Il faut rappeler que de nombreux pauvres, oisifs, peuplaient aussi la capitale. Ils y trouvaient de nombreux établissements de charité, xenodocheia, hôpitaux, orphelinats, souvent attachés à des monastères fondés par les empereurs et la haute aristocratie.12 Ces établissements religieux distribuaient de la nourriture et fournissaient parfois un abri. Ils attiraient une foule de paysans appauvris, qui ne trouvaient pas prêts de chez eux en province un équivalent. L'arrivée des Turcs en Asie Mineure occasionna un mouvement de réfugiés vers la capitale. La pauvreté entraînait une importante prostitution et certains souverains tentèrent de transformer des bordels en monastères pour limiter le phénomène. Les chroniqueurs byzantins n’ont que mépris pour ces groupes qu’ils accusent de profiter des troubles pour piller.

6. Une grande diversité de confessions

La ville abritait donc une grande variété de minorités religieuses. Les chrétiens non chalcédoniens, Arméniens ou Syriaques, pouvaient exercer leur culte, sauf en période de tension, qu'ils soient étrangers ou résidents de l'Empire. Les juifs, qui étaient implantés dans l'Empire depuis des siècles, jouissaient d’un statut protégé, mais ils furent contraints par l’empereur Constantin Monomaque de quitter la ville pour s’établir à Péra sur la rive opposée de la Corne d’Or, où ils vivaient regroupés dans un quartier ceint de murs.13 Ils ne furent pas les seuls non chrétiens résidents puisque les Arabes avaient obtenu le droit d’entretenir une mosquée.14 Des groupes hérétiques, plus ou moins tolérés comme les dualistes manichéens ou bogomiles, vivaient également dans la capitale.

L’image d’une Byzance immobile est donc comme à l’accoutumée trompeuse. Sans cesse la société constantinopolitaine s’est adaptée aux nouvelles conditions économiques et les empereurs ont appris à se concilier la population de leur capitale, qu’ils ont favorisée, car leur maintien au pouvoir en dépendait largement.
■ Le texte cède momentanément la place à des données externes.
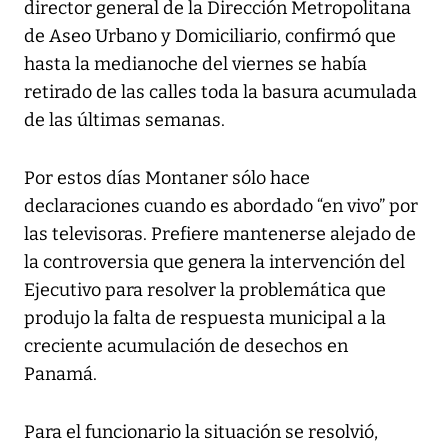
director general de la Dirección Metropolitana
de Aseo Urbano y Domiciliario, confirmó que
hasta la medianoche del viernes se había
retirado de las calles toda la basura acumulada
de las últimas semanas.
Por estos días Montaner sólo hace
declaraciones cuando es abordado “en vivo” por
las televisoras. Prefiere mantenerse alejado de
la controversia que genera la intervención del
Ejecutivo para resolver la problemática que
produjo la falta de respuesta municipal a la
creciente acumulación de desechos en
Panamá.
Para el funcionario la situación se resolvió,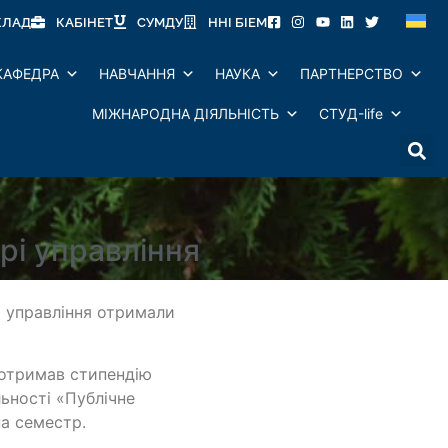
КЛАД
КАБІНЕТ
СУМДУ
ННІ БІЕМ
КАФЕДРА
НАВЧАННЯ
НАУКА
ПАРТНЕРСТВО
МІЖНАРОДНА ДІЯЛЬНІСТЬ
СТУД-life
рі управління
и управління отримали
 отримав стипендію
льності «Публічне
на семестр.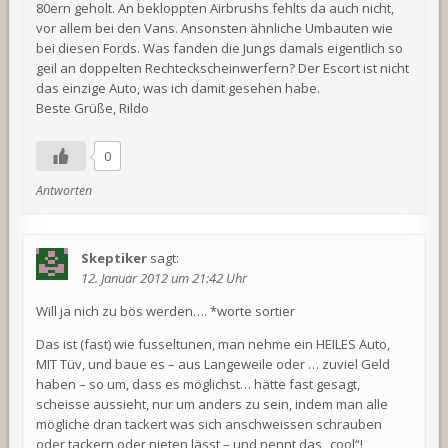
80ern geholt. An bekloppten Airbrushs fehlts da auch nicht,
vor allem bei den Vans. Ansonsten ähnliche Umbauten wie
bei diesen Fords. Was fanden die Jungs damals eigentlich so
geil an doppelten Rechteckscheinwerfern? Der Escort ist nicht
das einzige Auto, was ich damit gesehen habe.
Beste Grüße, Rildo
0
Antworten
Skeptiker
sagt:
12. Januar 2012 um 21:42 Uhr
Will ja nich zu bös werden…. *worte sortier
Das ist (fast) wie fusseltunen, man nehme ein HEILES Auto,
MIT Tüv, und baue es – aus Langeweile oder … zuviel Geld
haben – so um, dass es möglichst… hätte fast gesagt,
scheisse aussieht, nur um anders zu sein, indem man alle
mögliche dran tackert was sich anschweissen schrauben
oder tackern oder nieten lässt – und nennt das „cool“!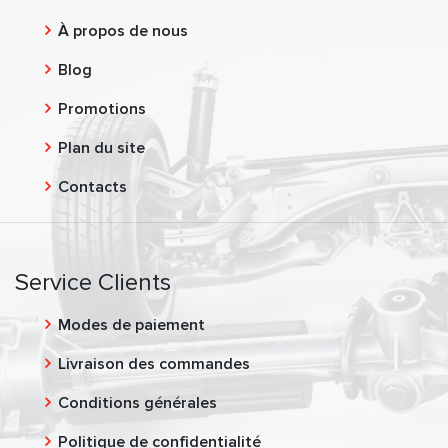
À propos de nous
Blog
Promotions
Plan du site
Contacts
Service Clients
Modes de paiement
Livraison des commandes
Conditions générales
Politique de confidentialité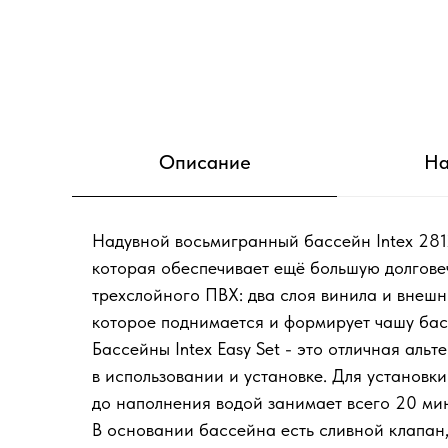
Описание
На
Надувной восьмигранный бассейн Intex 281
которая обеспечивает ещё большую долгове
трехслойного ПВХ: два слоя винила и внеш
которое поднимается и формирует чашу бас
Бассейны Intex Easy Set - это отличная ал
в использовании и установке. Для установк
до наполнения водой занимает всего 20 мин
В основании бассейна есть сливной клапан,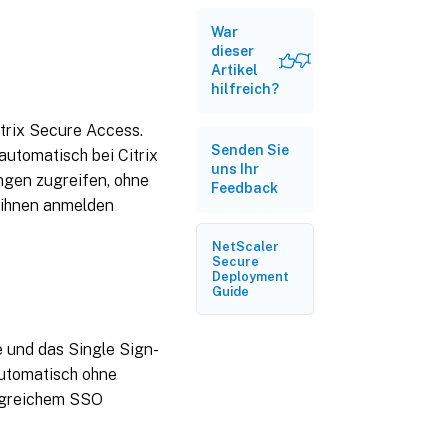
War
dieser
Artikel
hilfreich?
itrix Secure Access.
Senden Sie
utomatisch bei Citrix
uns Ihr
gen zugreifen, ohne
Feedback
 ihnen anmelden
NetScaler
Secure
Deployment
Guide
e und das Single Sign-
automatisch ohne
olgreichem SSO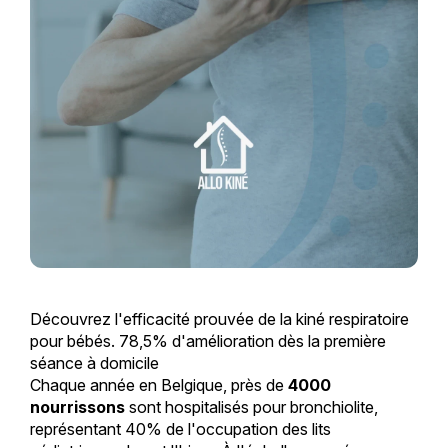
Découvrez l'efficacité prouvée de la kiné respiratoire
pour bébés. 78,5% d'amélioration dès la première
séance à domicile
Chaque année en Belgique, près de
4000
nourrissons
sont hospitalisés pour bronchiolite,
représentant 40% de l'occupation des lits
1. Theophanis Chronographia, vol. 1, C. de Boor (ed.), (Lipsiae 1883), p. 383.

2. Jacoby, D., "La population de Constantinople à l’époque byzantine: un problème de démographie urbaine", Byzantion 31, (1961), p. 81-109, repris dans Idem, Société et démographie à Byzance et en Romanie latine, (London 1975), Variorum Reprints, n° I.

3. Tiftixoglu, V., "Gruppenbildungen innerhalb des konstantinopolitischen Klerus während der Komnenzeit", Byzantinische Zeitschrift 62 (1969), p. 25-72.
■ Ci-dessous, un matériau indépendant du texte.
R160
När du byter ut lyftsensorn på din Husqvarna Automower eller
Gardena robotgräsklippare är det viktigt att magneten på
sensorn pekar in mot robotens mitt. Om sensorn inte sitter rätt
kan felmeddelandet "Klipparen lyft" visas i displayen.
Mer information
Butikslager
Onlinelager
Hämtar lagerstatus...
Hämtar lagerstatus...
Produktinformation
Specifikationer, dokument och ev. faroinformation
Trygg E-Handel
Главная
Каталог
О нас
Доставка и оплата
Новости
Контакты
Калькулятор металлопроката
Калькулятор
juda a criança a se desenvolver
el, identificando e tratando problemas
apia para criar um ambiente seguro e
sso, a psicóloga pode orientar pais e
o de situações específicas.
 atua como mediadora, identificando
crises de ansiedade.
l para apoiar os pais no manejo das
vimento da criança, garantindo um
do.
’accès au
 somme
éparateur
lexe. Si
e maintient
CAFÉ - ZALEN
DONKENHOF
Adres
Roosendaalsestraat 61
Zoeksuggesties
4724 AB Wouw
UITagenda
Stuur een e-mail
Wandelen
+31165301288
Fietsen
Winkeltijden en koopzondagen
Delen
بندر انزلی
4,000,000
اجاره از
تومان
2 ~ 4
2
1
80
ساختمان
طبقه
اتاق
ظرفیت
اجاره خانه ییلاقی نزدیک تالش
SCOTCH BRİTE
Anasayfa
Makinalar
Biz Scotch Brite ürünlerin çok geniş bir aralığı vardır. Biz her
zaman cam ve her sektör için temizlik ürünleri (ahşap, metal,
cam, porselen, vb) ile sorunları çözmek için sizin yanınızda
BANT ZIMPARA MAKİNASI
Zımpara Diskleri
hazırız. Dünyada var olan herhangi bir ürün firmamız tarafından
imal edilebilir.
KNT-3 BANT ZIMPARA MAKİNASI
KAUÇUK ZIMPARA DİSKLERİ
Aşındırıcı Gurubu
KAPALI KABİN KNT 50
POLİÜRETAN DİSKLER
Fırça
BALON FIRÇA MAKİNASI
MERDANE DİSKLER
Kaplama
4. Toutes références dans Wassiliou, A.-K. –Seibt, W., Die byzantinischen Bleisiegel in Österreich 2.Teil. Zentral-und Provincialverwaltung, (Vienna 2004), no 205.
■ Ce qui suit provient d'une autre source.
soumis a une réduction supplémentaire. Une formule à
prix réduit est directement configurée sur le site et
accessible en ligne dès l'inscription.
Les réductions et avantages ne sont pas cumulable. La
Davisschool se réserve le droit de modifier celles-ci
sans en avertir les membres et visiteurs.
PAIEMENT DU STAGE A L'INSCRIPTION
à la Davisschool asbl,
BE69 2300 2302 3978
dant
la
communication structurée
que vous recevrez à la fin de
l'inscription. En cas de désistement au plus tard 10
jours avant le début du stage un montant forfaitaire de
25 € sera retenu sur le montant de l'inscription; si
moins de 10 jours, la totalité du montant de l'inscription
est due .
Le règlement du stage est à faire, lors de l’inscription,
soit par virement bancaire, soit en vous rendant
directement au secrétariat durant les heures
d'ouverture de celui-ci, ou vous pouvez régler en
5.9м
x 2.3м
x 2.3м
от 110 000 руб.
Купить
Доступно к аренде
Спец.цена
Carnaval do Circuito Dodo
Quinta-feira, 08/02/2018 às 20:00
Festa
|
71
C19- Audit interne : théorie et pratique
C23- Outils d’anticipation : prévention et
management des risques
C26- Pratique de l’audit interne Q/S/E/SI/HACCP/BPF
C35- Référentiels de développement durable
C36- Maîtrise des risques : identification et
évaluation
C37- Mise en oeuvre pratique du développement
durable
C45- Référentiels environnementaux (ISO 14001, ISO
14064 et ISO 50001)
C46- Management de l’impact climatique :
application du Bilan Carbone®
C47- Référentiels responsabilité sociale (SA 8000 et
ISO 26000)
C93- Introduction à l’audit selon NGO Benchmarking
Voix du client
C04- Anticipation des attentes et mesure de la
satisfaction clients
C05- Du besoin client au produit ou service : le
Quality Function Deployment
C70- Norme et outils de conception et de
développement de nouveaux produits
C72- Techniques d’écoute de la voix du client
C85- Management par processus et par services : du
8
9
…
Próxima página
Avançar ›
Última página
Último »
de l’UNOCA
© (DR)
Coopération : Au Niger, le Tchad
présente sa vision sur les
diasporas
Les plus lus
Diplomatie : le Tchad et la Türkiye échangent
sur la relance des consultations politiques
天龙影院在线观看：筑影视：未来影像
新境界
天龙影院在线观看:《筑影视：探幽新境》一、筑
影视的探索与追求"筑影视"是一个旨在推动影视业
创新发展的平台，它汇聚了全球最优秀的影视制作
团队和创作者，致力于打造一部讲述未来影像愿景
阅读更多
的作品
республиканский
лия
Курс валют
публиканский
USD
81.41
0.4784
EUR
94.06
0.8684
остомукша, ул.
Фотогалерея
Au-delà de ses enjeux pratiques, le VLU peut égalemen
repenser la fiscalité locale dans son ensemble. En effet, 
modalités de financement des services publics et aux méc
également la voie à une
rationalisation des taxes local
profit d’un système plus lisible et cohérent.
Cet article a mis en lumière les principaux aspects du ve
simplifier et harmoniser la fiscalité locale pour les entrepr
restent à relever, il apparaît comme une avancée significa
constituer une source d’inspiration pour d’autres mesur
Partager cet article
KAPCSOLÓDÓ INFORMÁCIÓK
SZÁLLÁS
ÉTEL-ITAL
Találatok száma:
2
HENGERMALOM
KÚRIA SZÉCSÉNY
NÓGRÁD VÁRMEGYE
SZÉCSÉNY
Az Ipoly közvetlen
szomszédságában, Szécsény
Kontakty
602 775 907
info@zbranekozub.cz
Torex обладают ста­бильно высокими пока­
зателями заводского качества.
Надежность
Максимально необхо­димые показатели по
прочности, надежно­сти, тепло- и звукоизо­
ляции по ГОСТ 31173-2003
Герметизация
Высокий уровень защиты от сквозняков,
5. Kazhdan, A., Cutler, A., "Basil the Nothos", The Oxford Dictionary of Byzantium 1, A. P. Kazhdan (ed.), (Oxford-New York 1991), p. 270.

6. Theophanis Chronographia, vol. 1, C. de Boor (ed.), (Leipzig 1883), p. 487.

7. Constantine Porphyrogenetus, De administrando imperio, G. Moravcsik (ed.), traduction anglaise par Jenkins R.J. H. (Washington 1967)2, Corpus Fontium Historiae Byzantinae 1, p. 244.

8. Laiou, A., "The festival of 'Agathe': Comments on the Life of Constantinopolitan Women", dans Eadem, Gender, Society and Economic Life in Byzantium, (Hampshire 1992), n° III.

9. Sur les esclaves byzantins voir Rotman, Y., Les esclaves et l’esclavage. De la Méditerranée antique à la Méditerranée médiévale, VIe-XIe siècles, (Paris 2004).

10. Leonis Diaconi Caloënsis historiae libri decem, C.B. Hase (ed.), Corpus Scriptorum Historiae Byzantinae (Bonn 1828), p. 64-65.

11. Sur la place des marchands, notamment à Constantinople, voir Lilie, R.-J., Handel und Politik zwischen dem byzantinischen Reich und den italianischen Kommunen Venedig, Pisa und Genua in der Epoche der Komnenen und der Angeloi, 1081-1204 (Amsterdam 1984), p. 222-242.

12. Cf. notamment, Thomas, J. Ph., Private Religious Foundations in the Byzantine Empire, (Washington 1987), p. 37-53.

13. Jacoby, D., "The Jews of Constantinople and their demographic hinterland", C. Mango et G. Dagron (eds.), Constantinople and its Hinterland. Papers from the 27th Spring Symposium of Byzantine Studies, (Aldershot 1995), p. 221-232.

14. Reinert, S. W.," The Muslim presence in Constantinople, 9th-15th centuries: some preliminary observations", dans Studies on the Internal Diaspora, Ahrweiler H., Laiou A. (eds.), (Washington 1998), p. 125-150.